The Tournament of the Minds has been a feature of the World Congress of Neurology (WCN) since the meeting in London in 2001. The aim of the tournament has always been to amuse as well as to educate. Over the years, contestants have faced questions that tested not only their knowledge of neurology but also of the history and regional variations of our discipline.

The task of putting the questions together has always been a huge one, with major input from the host society. An experienced committee reviews the questions and tries to format them in such a way that the disadvantage of having English as a second language is minimised. This means relying as far as possible on visual clues and structuring questions so that reading speed is not vital.
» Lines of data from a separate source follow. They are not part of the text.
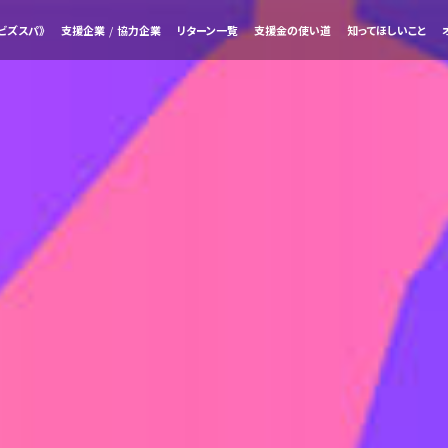
ビズスパ》
支援企業
/
協力企業
リターン一覧
支援金の使い道
知ってほしいこと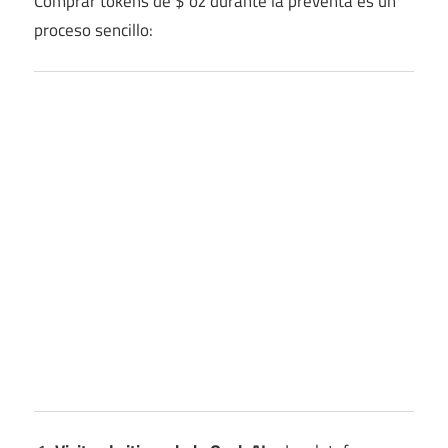
Comprar tokens de $ oz durante la preventa es un
proceso sencillo: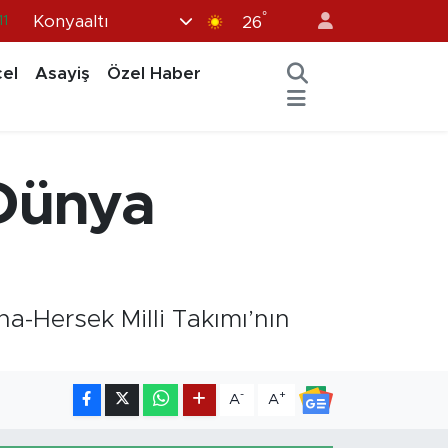
°
Konyaaltı
11
26
8
el
Asayiş
Özel Haber
2
8
3
 Dünya
4
a-Hersek Milli Takımı’nın
-
+
A
A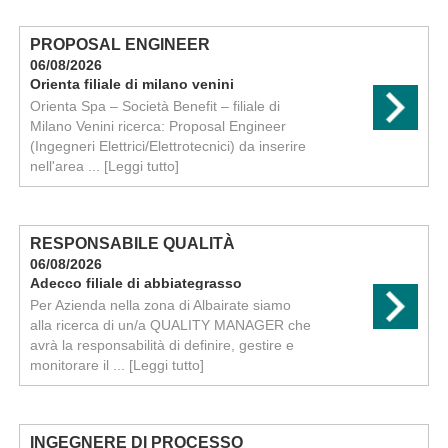
PROPOSAL ENGINEER
06/08/2026
Orienta filiale di milano venini
Orienta Spa – Società Benefit – filiale di
Milano Venini ricerca: Proposal Engineer
(Ingegneri Elettrici/Elettrotecnici) da inserire
nell'area ...
[Leggi tutto]
RESPONSABILE QUALITÀ
06/08/2026
Adecco filiale di abbiategrasso
Per Azienda nella zona di Albairate siamo
alla ricerca di un/a QUALITY MANAGER che
avrà la responsabilità di definire, gestire e
monitorare il ...
[Leggi tutto]
INGEGNERE DI PROCESSO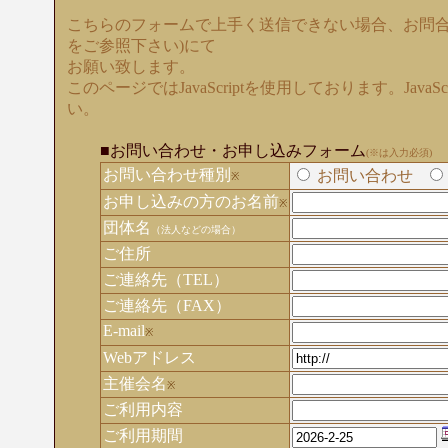
こちらのフォームで上手く送信できない場合、お問合
をご参照下さい)にて
お願い致します。
このページではJavaScriptを使用しております。Java
い。
■お問い合わせ・お申し込みフォーム
(※は入力必須)
お問い合わせ種別
お問い合わせ
※
お申し込みの方のお名前
※
団体名
（法人などの場合）
ご住所
ご連絡先（TEL）
ご連絡先（FAX）
E-mail
※
Webアドレス
主催会名
※
ご利用内容
ご利用期間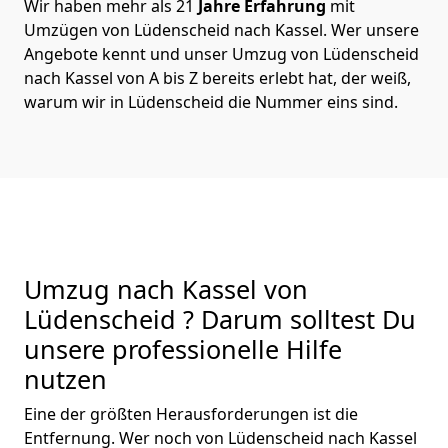
Wir haben mehr als 21
Jahre Erfahrung
mit
Umzügen von Lüdenscheid nach Kassel. Wer unsere
Angebote kennt und unser Umzug von Lüdenscheid
nach Kassel von A bis Z bereits erlebt hat, der weiß,
warum wir in Lüdenscheid die Nummer eins sind.
Umzug nach Kassel von
Lüdenscheid ? Darum solltest Du
unsere professionelle Hilfe
nutzen
Eine der größten Herausforderungen ist die
Entfernung. Wer noch von Lüdenscheid nach Kassel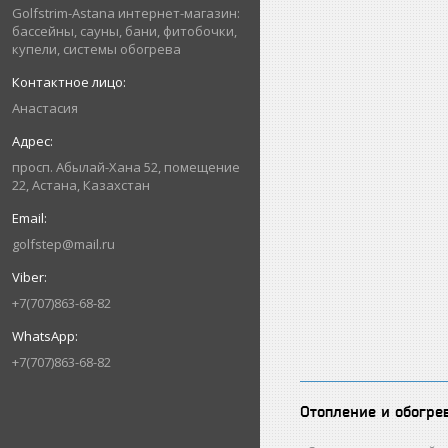
Golfstrim-Astana интернет-магазин:
бассейны, сауны, бани, фитобочки,
купели, системы обогрева
Анастасия
просп. Абылай-Хана 52, помещение
22, Астана, Казахстан
golfstep@mail.ru
+7(707)863-68-82
+7(707)863-68-82
Отопление и обогре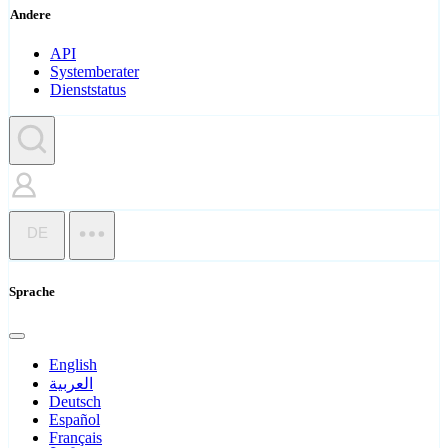
Andere
API
Systemberater
Dienststatus
DE
Sprache
English
العربية
Deutsch
Español
Français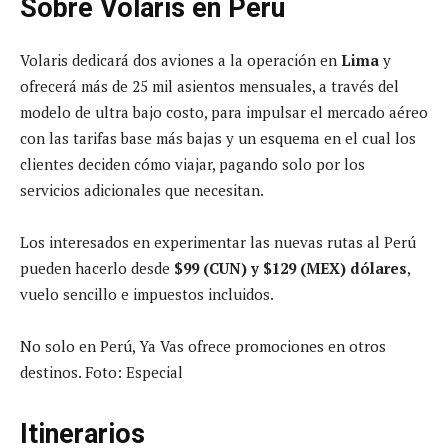
Sobre Volaris en Perú
Volaris dedicará dos aviones a la operación en
Lima
y
ofrecerá más de 25 mil asientos mensuales, a través del
modelo de ultra bajo costo, para impulsar el mercado aéreo
con las tarifas base más bajas y un esquema en el cual los
clientes deciden cómo viajar, pagando solo por los
servicios adicionales que necesitan.
Los interesados en experimentar las nuevas rutas al Perú
pueden hacerlo desde
$99 (CUN) y $129 (MEX) dólares
,
vuelo sencillo e impuestos incluidos.
No solo en Perú, Ya Vas ofrece promociones en otros
destinos. Foto: Especial
Itinerarios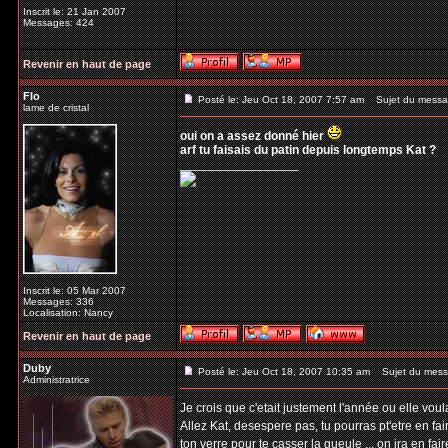
Inscrit le: 21 Jan 2007
Messages: 424
Revenir en haut de page
Flo
Posté le: Jeu Oct 18, 2007 7:57 am
Sujet du messa
lame de cristal
oui on a assez donné hier
arf tu faisais du patin depuis longtemps Kat ?
_________________
Inscrit le: 05 Mar 2007
Messages: 336
Localisation: Nancy
Revenir en haut de page
Duby
Posté le: Jeu Oct 18, 2007 10:35 am
Sujet du mess
Administratrice
Je crois que c'etait justement l'année ou elle vo
Allez Kat, desespere pas, tu pourras pt'etre en fai
ton verre pour te casser la gueule ... on ira en fai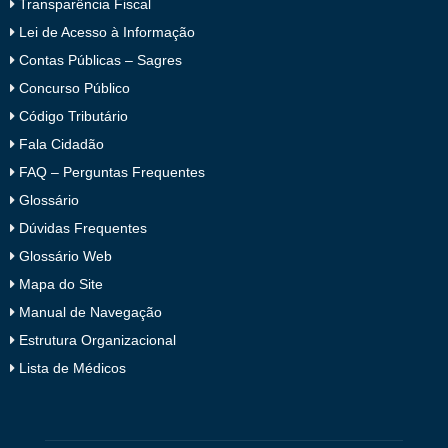
Transparência Fiscal
Lei de Acesso à Informação
Contas Públicas – Sagres
Concurso Público
Código Tributário
Fala Cidadão
FAQ – Perguntas Frequentes
Glossário
Dúvidas Frequentes
Glossário Web
Mapa do Site
Manual de Navegação
Estrutura Organizacional
Lista de Médicos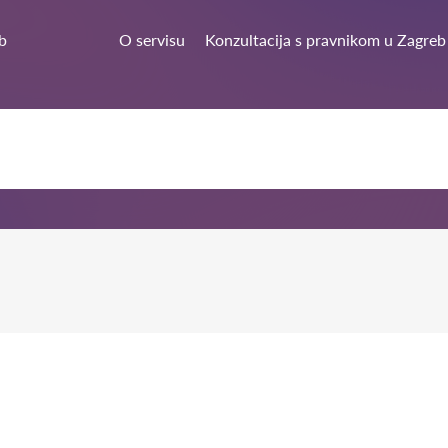
b
O servisu
Konzultacija s pravnikom u Zagreb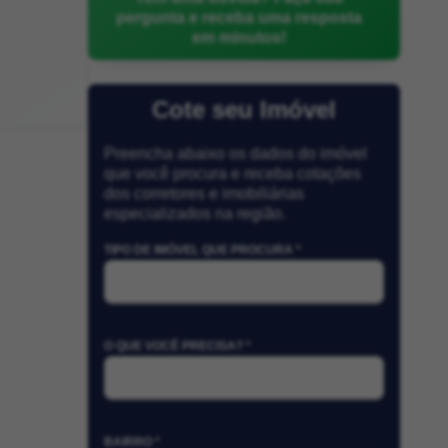
pergunta e receba uma resposta
em minutos!
Cote seu Imóvel
Preencha abaixo os dados do imóvel
que você procura e receba cotações
dos corretores e imobiliárias
especializados na região.
TIPO DE IMÓVEL QUE PROCURA *
O QUE VOCÊ PRECISA? *
BAIRRO *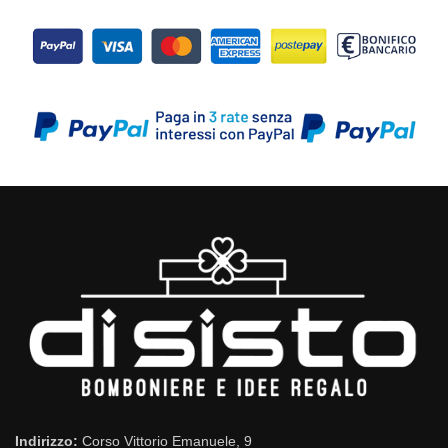
Indirizzo:
Corso Vittorio Emanuele, 9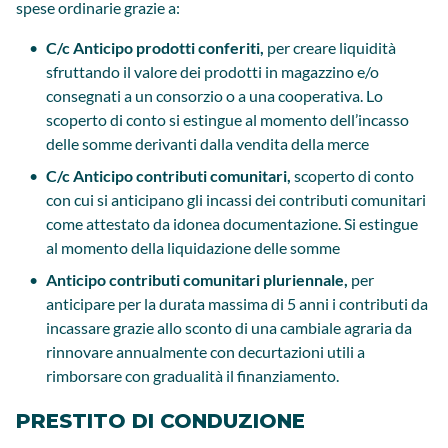
spese ordinarie grazie a:
C/c Anticipo prodotti conferiti,
per creare liquidità
sfruttando il valore dei prodotti in magazzino e/o
consegnati a un consorzio o a una cooperativa. Lo
scoperto di conto si estingue al momento dell’incasso
delle somme derivanti dalla vendita della merce
C/c Anticipo contributi comunitari,
scoperto di conto
con cui si anticipano gli incassi dei contributi comunitari
come attestato da idonea documentazione. Si estingue
al momento della liquidazione delle somme
Anticipo contributi comunitari pluriennale,
per
anticipare per la durata massima di 5 anni i contributi da
incassare grazie allo sconto di una cambiale agraria da
rinnovare annualmente con decurtazioni utili a
rimborsare con gradualità il finanziamento.
PRESTITO DI CONDUZIONE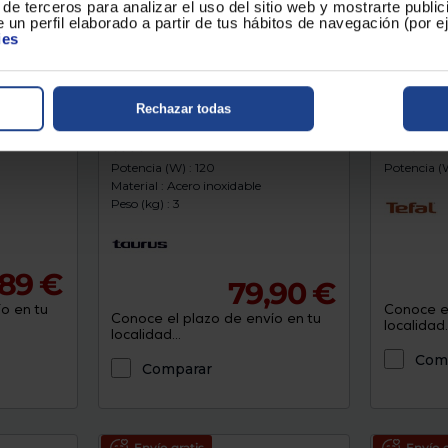
de terceros para analizar el uso del sitio web y mostrarte publi
 un perfil elaborado a partir de tus hábitos de navegación (por 
ies
Rechazar todas
agicVac
Envasadora al vacío Taurus VAC
Envasador
6000
VT25407
Potencia (W) : 120
Potencia (W
Material : Acero inoxidable
Peso (kg) : 3
189 €
79,90 €
o en tu
Conoce el
Conoce el plazo de envío en tu
localidad..
localidad...
Com
Comparar
Envío gratis
Envío g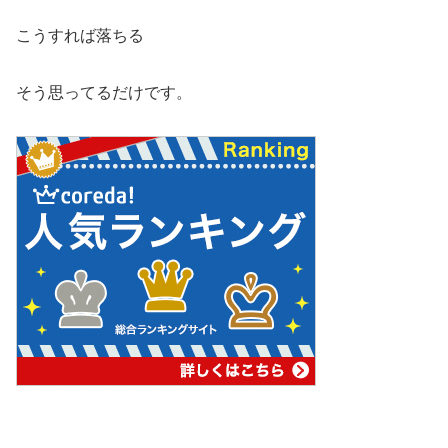
こうすれば落ちる
そう思ってるだけです。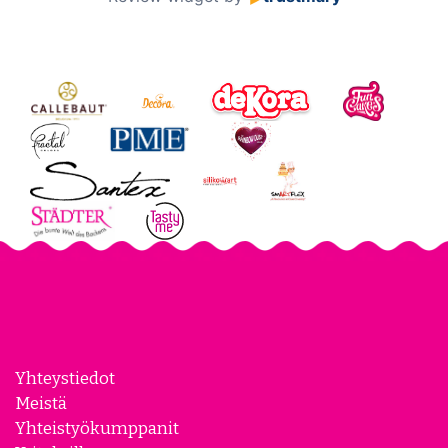
Yhteystiedot
Meistä
Yhteistyökumppanit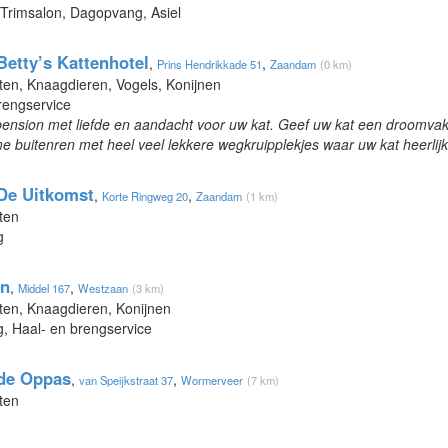
 Trimsalon, Dagopvang, Asiel
Betty’s Kattenhotel
,
,
Prins Hendrikkade 51
Zaandam
(0 km)
ten, Knaagdieren, Vogels, Konijnen
rengservice
npension met liefde en aandacht voor uw kat. Geef uw kat een droomvak
me buitenren met heel veel lekkere wegkruipplekjes waar uw kat heerlij
De Uitkomst
,
,
Korte Ringweg 20
Zaandam
(1 km)
ten
g
nn
,
,
Middel 167
Westzaan
(3 km)
tten, Knaagdieren, Konijnen
, Haal- en brengservice
 de Oppas
,
,
van Speijkstraat 37
Wormerveer
(7 km)
ten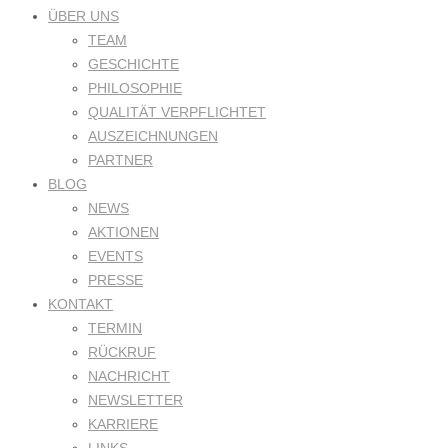
ÜBER UNS
TEAM
GESCHICHTE
PHILOSOPHIE
QUALITÄT VERPFLICHTET
AUSZEICHNUNGEN
PARTNER
BLOG
NEWS
AKTIONEN
EVENTS
PRESSE
KONTAKT
TERMIN
RÜCKRUF
NACHRICHT
NEWSLETTER
KARRIERE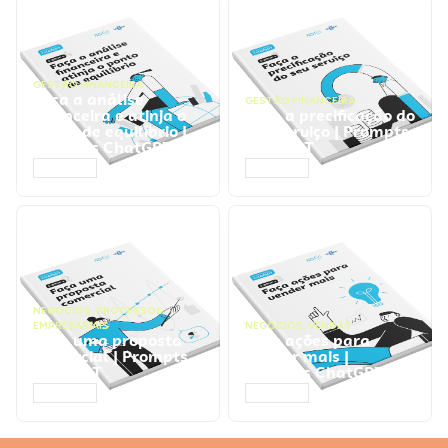
GESTÃO FINANCEIRA
Faça a análise
GESTÃO FINANCEIRA
financeira e atinja o
Faça a precificação do
ponto de equilíbrio |
seu serviço | Prompts
Prompts ChatGPT
ChatGPT
ACESSAR
ACESSAR
NEGÓCIOS
,
PROCESSOS
EMPRESARIAIS
NEGÓCIOS
,
VENDAS
Faça uma proposta
Faça ações para
comercial | Prompts
vender mais |
ChatGPT
Prompts ChatGPT
ACESSAR
ACESSAR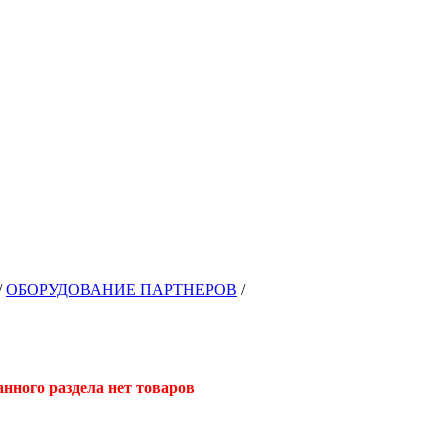
/
ОБОРУДОВАНИЕ ПАРТНЕРОВ
/
анного раздела нет товаров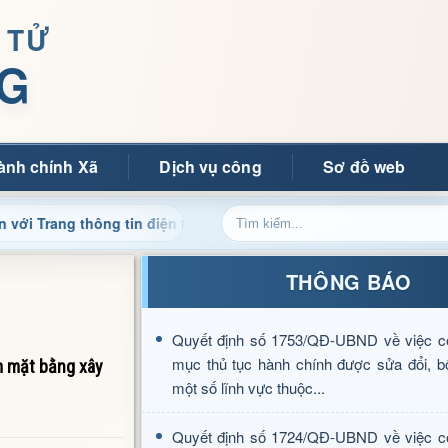
 TỬ
G
ành chính Xã
Dịch vụ công
Sơ đồ web
 thông tin điện tử xã Mường Ảng
Cập nhật thông tin điề
THÔNG BÁO
Quyết định số 1753/QĐ-UBND về việc c
mục thủ tục hành chính được sửa đổi, b
m mặt bằng xây
một số lĩnh vực thuộc...
Quyết định số 1724/QĐ-UBND về việc c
The success of the tournament has always relied on the willingness of the contestants to play their role: No one should underestimate the courage and generosity required to appear on a stage and engage in a battle of wits with international colleagues.

To give a feeling of some of the questions asked, pictured here are questions from 2015 (Santiago) and 2017 (Kyoto).

The level of engagement in the tournament has fluctuated. In Sydney in 2005, there were no fewer than 16 teams entered. More recently, teams tend to have been put together at the last moment so that even some large countries have not fielded a team. Despite this, the standard of the questions and the performance of the stronger teams has remained excellent.

The Scientific Program Committee for WCN2019 in Dubai has confirmed its strong commitment to the tournament and has agreed to promote it with the intention of broadening its appeal. The key to achieving this will be for countries to nominate their teams well in advance. This will enable proper planning and will encourage those supporting each team to participate as audience members.

The format for the tournament will be the same as in recent conferences. There will be an initial knock-out session for all competing teams of 20 multiple choice questions. Audience members will have voting pads so that after each question, the answer is revealed, and we see how well the audience has performed! The top eight teams from this session will proceed to the semi-finals. In each semi-final, four teams answer 20 questions in a “first to the buzzer” format. The top two teams from each semi-final progress to the grand final, which again consists of 20 “first to the buzzer” questions.

Each team consists of up to four members for each session. Substitutes are permitted if a team member is unavailable for a particular session.

To encourage countries to nominate teams for the tournament in 2019, the Scientific Program Committee has made a generous offer:

If any country’s society nominates a team of up to four members one month before the WCN2019, each of those four members will be entitled to a refund of their registration fees once they have completed all rounds of the tournament for which they qualify.

Furthermore, the four members of the winning team will be offered free registration for WCN 2021 in Rome.

We leave the policy of selecting teams to each member society. Many will choose to select bright young neurologists who might not, without the refund, be able to attend the conference. Others with a competitive spirit may simply choose what they perceive to be their strongest team. However, we encourage all member societies to put a team together, giving team members a great chance to engage in this educational and entertaining activity.

 


Answers to the questions are:

C: Easter Island or Rapa Nui. The macrolide was named rapamycin after Rapa Nui where it was discovered. TOR is an acronym for “target of rapamycin.”

C: Hiroshi Kawahara. He described the condition in 1897, 71 years before Kennedy in 1968.